Real democracy doesn't exists in any country. Except from e-democracy experiments like in Rio Grande do Sul(Brasil). Instead we are in a tight controlled Particracy.

Thanks to internet we are getting closer to a new Era where citizens will have direct control on the governments. This is yet to be achieved but there are already thousands of people working silently on this.

We will have the first real democracy in Europe at the end of 2015 and it will spread quickly.

We are citizens, we are real democracy.

> We will have the first real democracy in Europe at the end of 2015 and it will spread quickly.

What are you referring to ?

It sounds like a really bad killer virus.
Well, they wouldn't be working very silently if he just went and told you, now would they? ;)
Ah, well. I just noticed it was a one-post account.

I was asking myself what could be going on regarding EU laws or constitution or sthg in 2015.

> Thanks to internet we are getting closer to a new Era where citizens will have direct control on the governments.

This is a very old idea indeed. And direct democracy still has the same problem as representative democracy: you need some ground rules about the limits of the democratic decision-makers or the whole thing will come unglued.

I would say, yes. Theoretically, an all-knowing Philosopher King would be the best form of government. In reality, that's extremely hard to achieve. Modern day democracies, like in the US, are intentionally designed to move slowly, so that no single person or group of people can radically change how it affects it's citizens. That also means it is slow to reform.
They didn't mean "is Democracy overrated" in a hypothetical way. There are no "all-knowing Philosophers" to be made kings, and even if there were, there would be no reliable mechanism to find them. And if there was, there would be no reliable mechanism to ensure the former reliable mechanism is used to actually appoint such a philosopher and make them yield actual power.

In short, Democracy is superior to this method, because it can be made to work.

>In short, Democracy is superior to this method, because it can be made to work.

I'm not sure how that makes it better. Democracy has failed much more often than it has succeeded. Many a revolution to Democracy has been tried, with only a few succeeding. And even where Democracies are lasting, they can still be cruel and brutal to minorities, by the hands of the majority.

The main reason there is no protests in the street of America, despite the abysmal approval ratings of Congress, is that most Americans have reached a point where their day-to-day lives operate with almost zero visible interference from the government. Out of sight, out of mind. That's basically the best we can hope for.

Failure to introduce democracy is not the same thing as failure of democracy. Just like a failure to implement encryption doesn't mean that encryption is a failed concept.
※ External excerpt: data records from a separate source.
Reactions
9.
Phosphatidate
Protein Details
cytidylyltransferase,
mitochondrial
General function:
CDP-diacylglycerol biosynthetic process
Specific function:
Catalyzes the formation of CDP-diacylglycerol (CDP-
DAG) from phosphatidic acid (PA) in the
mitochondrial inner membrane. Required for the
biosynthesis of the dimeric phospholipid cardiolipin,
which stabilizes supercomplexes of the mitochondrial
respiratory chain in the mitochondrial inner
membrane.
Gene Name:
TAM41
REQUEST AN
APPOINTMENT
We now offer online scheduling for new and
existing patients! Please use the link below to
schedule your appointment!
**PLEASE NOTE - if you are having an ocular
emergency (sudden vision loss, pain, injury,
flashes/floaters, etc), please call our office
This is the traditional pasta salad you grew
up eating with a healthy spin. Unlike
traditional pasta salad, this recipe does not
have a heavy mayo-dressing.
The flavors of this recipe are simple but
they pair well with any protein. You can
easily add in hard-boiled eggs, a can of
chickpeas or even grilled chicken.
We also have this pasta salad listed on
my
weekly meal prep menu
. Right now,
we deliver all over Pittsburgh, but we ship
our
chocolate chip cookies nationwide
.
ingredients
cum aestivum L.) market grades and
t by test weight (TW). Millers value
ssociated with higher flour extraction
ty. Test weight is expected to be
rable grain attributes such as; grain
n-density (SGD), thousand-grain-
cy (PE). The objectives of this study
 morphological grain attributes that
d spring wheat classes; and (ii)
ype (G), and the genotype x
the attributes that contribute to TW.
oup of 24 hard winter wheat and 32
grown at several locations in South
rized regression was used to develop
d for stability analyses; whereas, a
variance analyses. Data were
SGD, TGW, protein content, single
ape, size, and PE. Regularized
Can you provide example of democracy brutal to minority? Which actually allows the minority to vote as well? That could be prevented if only political elite of the time would have say in the matter, then it wouldn't have happened? I don't think there is a historical example.

No, it would not. The all-knowing philosopher (AKA enlightened dictator) would basically amount to democracy.

Let's say this philosopher wants to do something which is undeniably correct, but majority of people still disagrees with it, and they are willing to protest and risk lives. Then what is he going to do?

Is he going to kill those protesting? Or beat them up? Then I would submit he is not enlightened in any way.

Or is he going to back down with his proposal? Then here you have it. He basically let the people decide.

He also may have a third option, deceive the majority of the population. I would not consider that enlightened either. It's a slippery slope - he has to know what is good for you before _you_ know it, if that's possible at all.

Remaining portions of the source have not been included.